Figures strongly influenced by large corporations
The apparently decreasing trend of 2017 was broken right at the start of 2018. In the month of January 2018, there was a large restructuring which was felt in all statistics: at the end of January, Carrefour announced the lay-off of 1,233 workers (of a total of 9,225). That same month, there were also announcements from Medtronic (317 jobs), Nyrstar Belgium (121 jobs) and Sanoma Media Belgium (96 jobs). It is not a good idea to make predictions or draw conclusions based on these figures, because one or two large companies with a lot of employees – and hence a high potential loss of jobs – can substantially affect the figures.

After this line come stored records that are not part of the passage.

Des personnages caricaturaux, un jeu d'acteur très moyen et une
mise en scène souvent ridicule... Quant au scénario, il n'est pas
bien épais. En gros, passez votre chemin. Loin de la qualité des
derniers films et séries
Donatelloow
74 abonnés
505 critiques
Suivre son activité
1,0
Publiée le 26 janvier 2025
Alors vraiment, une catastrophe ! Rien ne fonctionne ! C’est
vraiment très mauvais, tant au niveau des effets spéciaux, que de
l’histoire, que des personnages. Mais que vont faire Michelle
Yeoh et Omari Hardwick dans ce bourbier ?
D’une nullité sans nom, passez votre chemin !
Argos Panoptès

90 days at the negotiating table on average
To be clear: an announcement of an intention to make collective redundancies (Article 6 of the Royal Decree of 24 May 1976 on collective redundancy) means the start of the information and consultation procedure. During this phase, the members of the works council can ask all kinds of questions about the planned restructuring, and formulate alternative proposals to mitigate the consequences. There is no legal limit on the duration of this first phase. The employees on the floor usually ask that this phase be kept as short as possible in order to end the excruciating uncertainty about who will finally be laid off, and under what conditions. Figures for 2017 show that the average duration of this information and consultation procedure is 90 days. In approximately 60% of cases, the notification was made within 90 days, and in nearly 20% of cases within 30 days. In slightly over 25% of cases, this phase lasted longer than 120 days.
Worst hit sectors: metal, distribution and agro-food
During the period from January 2017 to December 2017, when it comes to the number of employees involved in an announcement of an intention to make collective redundancies, the metal-processing industry (Bombardier and Wendt Board), the distribution sector (Blokker, Casa and C&A) and the agro-food sector (Coca-Cola and Mondelez) were hit the hardest. Here as well, we must be careful before drawing conclusions due to the biased figures caused by a few large companies.
1,334 jobs saved after Renault Act procedure
While the figures above refer to the information and consultation procedures that were started in 2017, it is also important to look at the figures on the information and consultation procedures that were completed in 2017. Of the initial 8,124 employees involved in an announcement of an intention to make collective redundancies in 67 technical business units who completed their information and consultation procedure in 2017, after the information and consultation procedure 6,790 employees were affected by collective redundancy. This means that thanks to the mandatory internal consultations between the employer and the unions in the framework of the Renault procedure, in the end 1,334 jobs were saved.